Plastic transistors have long been sought to lower the cost of semiconductor manufacturing by allowing roll-to-roll presses to print organic materials of flexible substrates at room temperature and at normal atmospheric pressures, rather than require a vacuum and thousand degree temperatures like silicon chips. Unfortunately, the resulting performance of plastic transistors has been poor. Now the Georgia Tech researchers think they may have hit on a way to have the best of both worlds.
The key to success, according to professor Bernard Kippelen, director of Georgia Tech's Center for Organic Photonics and Electronics, was crafting a novel interface between two stacked gate dielectrics. The material consists of a fluorinated polymer using using C–C, C–F and C–O bonds called Cytop and a high-k metal-oxide laid down with atomic layer deposition.

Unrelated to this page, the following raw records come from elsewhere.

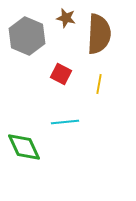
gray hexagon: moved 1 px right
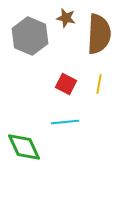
gray hexagon: moved 3 px right
red square: moved 5 px right, 10 px down
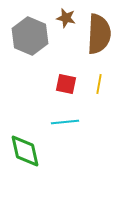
red square: rotated 15 degrees counterclockwise
green diamond: moved 1 px right, 4 px down; rotated 12 degrees clockwise
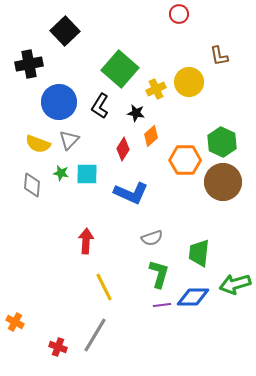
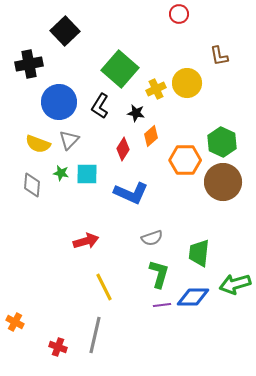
yellow circle: moved 2 px left, 1 px down
red arrow: rotated 70 degrees clockwise
gray line: rotated 18 degrees counterclockwise
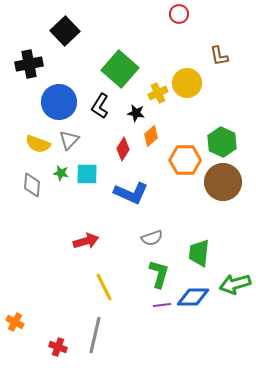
yellow cross: moved 2 px right, 4 px down
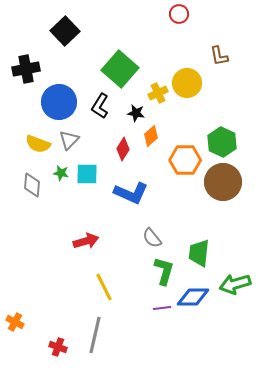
black cross: moved 3 px left, 5 px down
gray semicircle: rotated 70 degrees clockwise
green L-shape: moved 5 px right, 3 px up
purple line: moved 3 px down
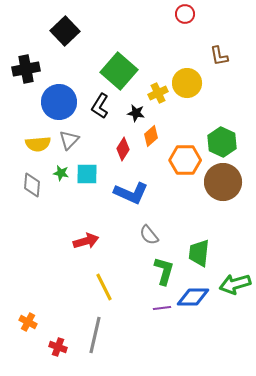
red circle: moved 6 px right
green square: moved 1 px left, 2 px down
yellow semicircle: rotated 25 degrees counterclockwise
gray semicircle: moved 3 px left, 3 px up
orange cross: moved 13 px right
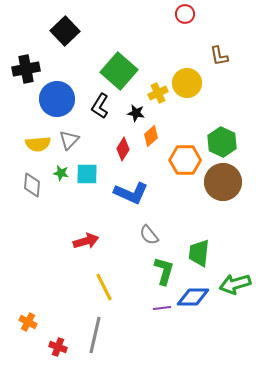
blue circle: moved 2 px left, 3 px up
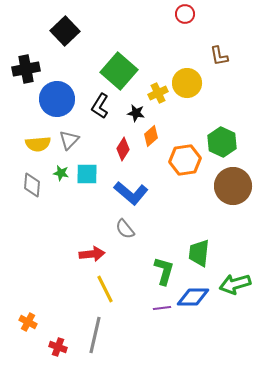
orange hexagon: rotated 8 degrees counterclockwise
brown circle: moved 10 px right, 4 px down
blue L-shape: rotated 16 degrees clockwise
gray semicircle: moved 24 px left, 6 px up
red arrow: moved 6 px right, 13 px down; rotated 10 degrees clockwise
yellow line: moved 1 px right, 2 px down
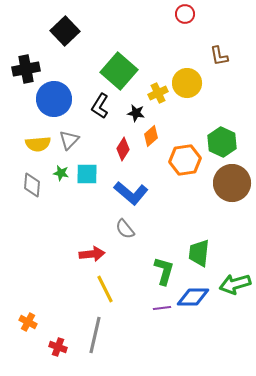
blue circle: moved 3 px left
brown circle: moved 1 px left, 3 px up
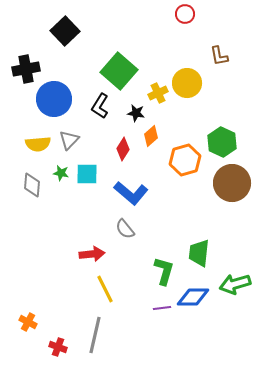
orange hexagon: rotated 8 degrees counterclockwise
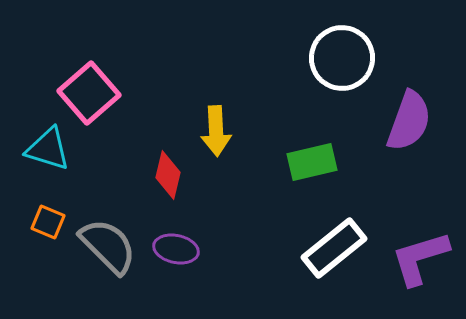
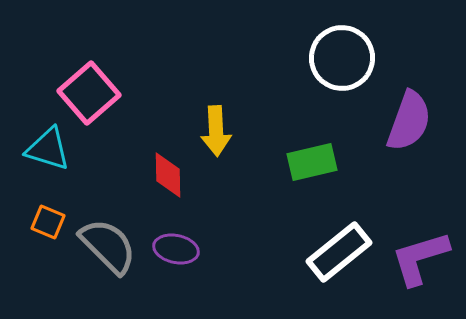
red diamond: rotated 15 degrees counterclockwise
white rectangle: moved 5 px right, 4 px down
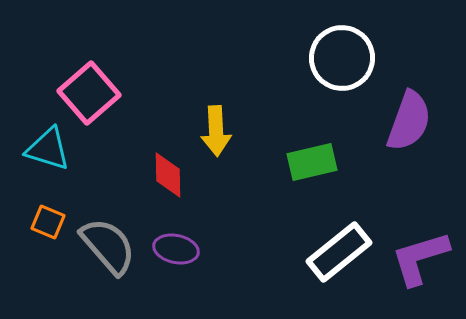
gray semicircle: rotated 4 degrees clockwise
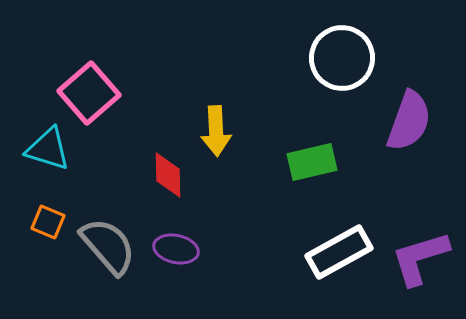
white rectangle: rotated 10 degrees clockwise
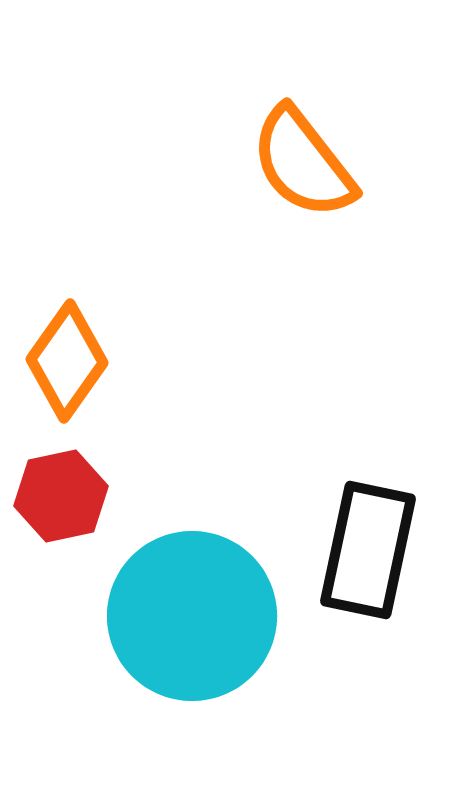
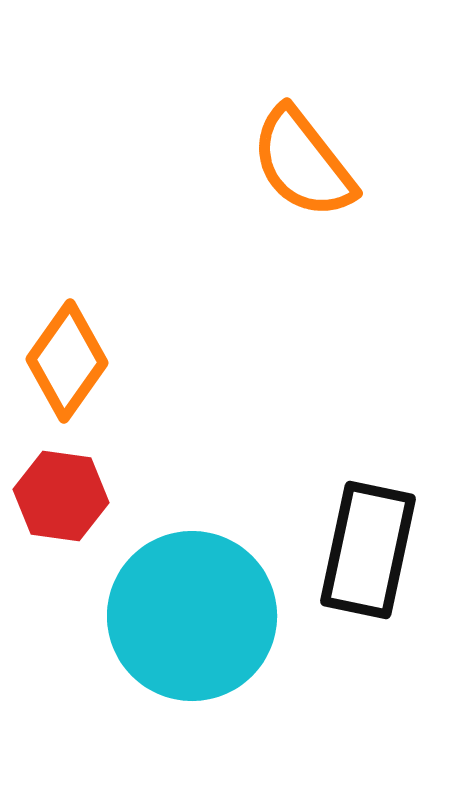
red hexagon: rotated 20 degrees clockwise
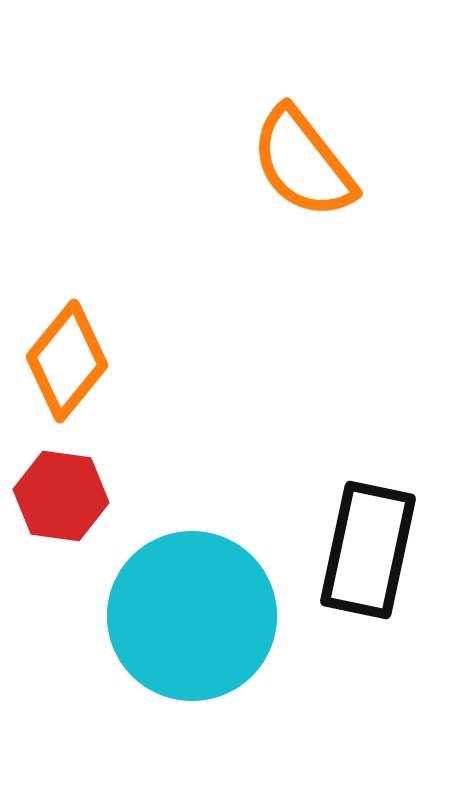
orange diamond: rotated 4 degrees clockwise
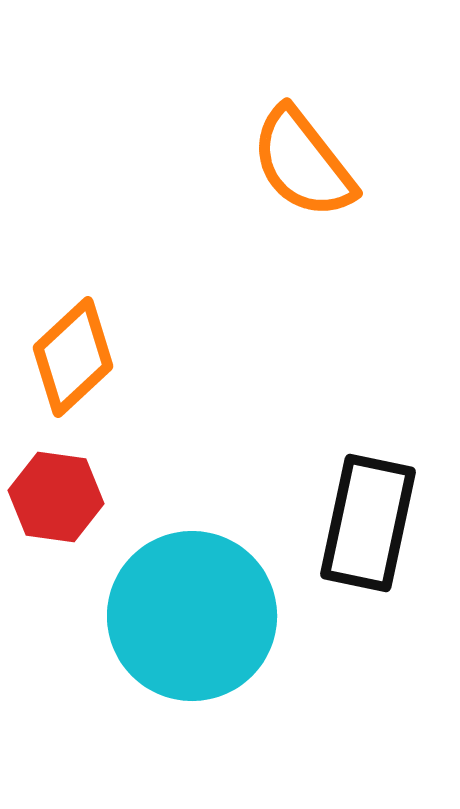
orange diamond: moved 6 px right, 4 px up; rotated 8 degrees clockwise
red hexagon: moved 5 px left, 1 px down
black rectangle: moved 27 px up
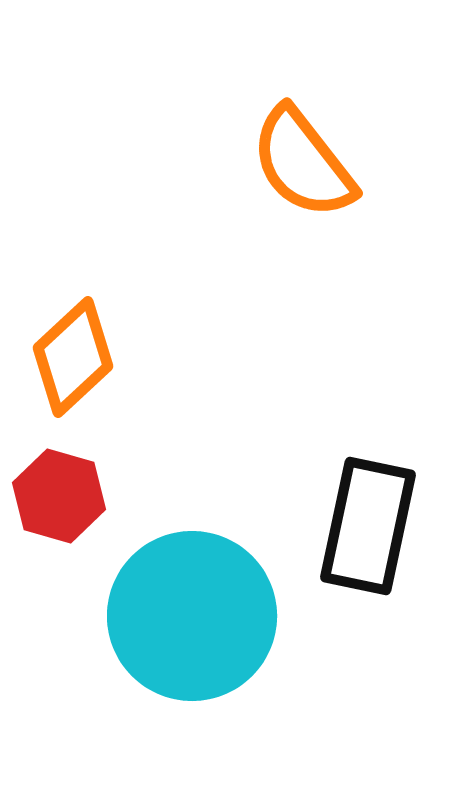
red hexagon: moved 3 px right, 1 px up; rotated 8 degrees clockwise
black rectangle: moved 3 px down
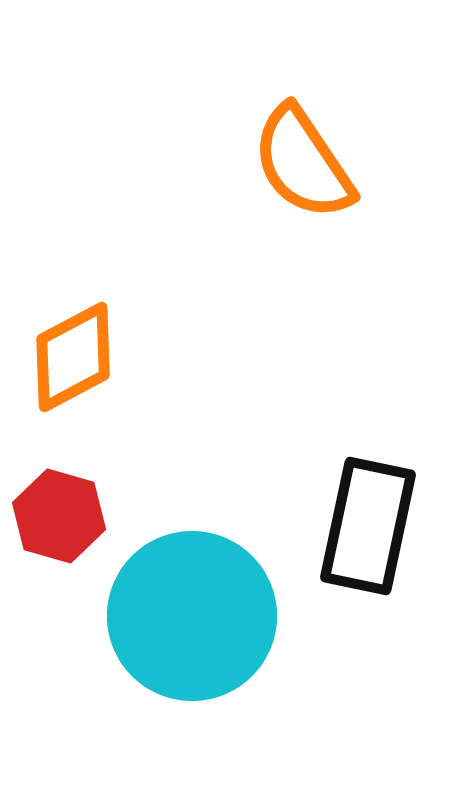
orange semicircle: rotated 4 degrees clockwise
orange diamond: rotated 15 degrees clockwise
red hexagon: moved 20 px down
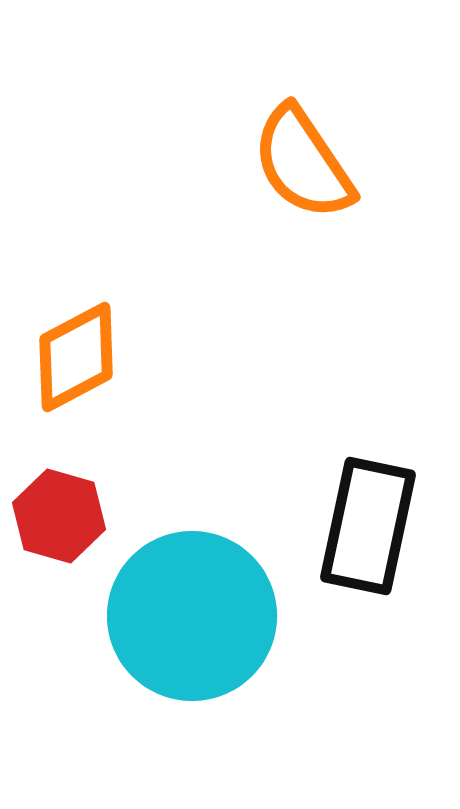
orange diamond: moved 3 px right
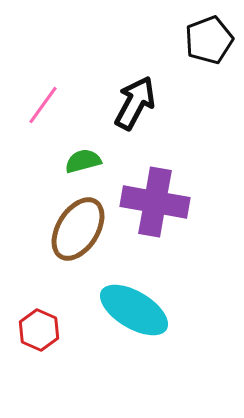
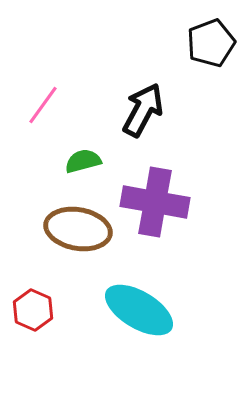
black pentagon: moved 2 px right, 3 px down
black arrow: moved 8 px right, 7 px down
brown ellipse: rotated 68 degrees clockwise
cyan ellipse: moved 5 px right
red hexagon: moved 6 px left, 20 px up
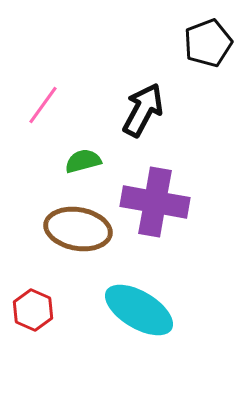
black pentagon: moved 3 px left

"Rather than using a single dielectric material," said Kippelen. "We developed a bilayer gate dielectric." He performed the work with researchers Do Kyung Hwang, Canek Fuentes-Hernandez, Jungbae Kim, William Postcavage, and Sung-Jin Kim.
Georgia Tech expects future plastic transistors on flexible substrates to be enabled by a novel bilayer gate dielectric.
The Cytop layer forms with extremely few defects at the interface with the organic semiconductor, but has a low dielectric constant therefore requiring a high turn-on voltage for a plastic transistor. The high-k material has low-voltage electrical characteristics, but is leaky due to many defects at the interface. But by stacking the two materials, the team was able to have the best of both worlds.
"We have two different degradation mechanisms that happen at the same time, but the effects are such that they compensate for one another," said Kippelen.
The team has been cycling transistors made from the material over 20,000 times with no degradation is its low-voltage high-current carrying capability, compared to previous plastic formulations.
The team is currently transferring the material from its glass-substrate test-bed to a flexible polymer substrate manufactured below 150 degrees Celsius. If all goes well, the next step will be using ink-jet printing to perform the actual deposition. Funding for Georgia Tech project was provided by the Office of Naval Research, the National Science Foundation and Solvay SA.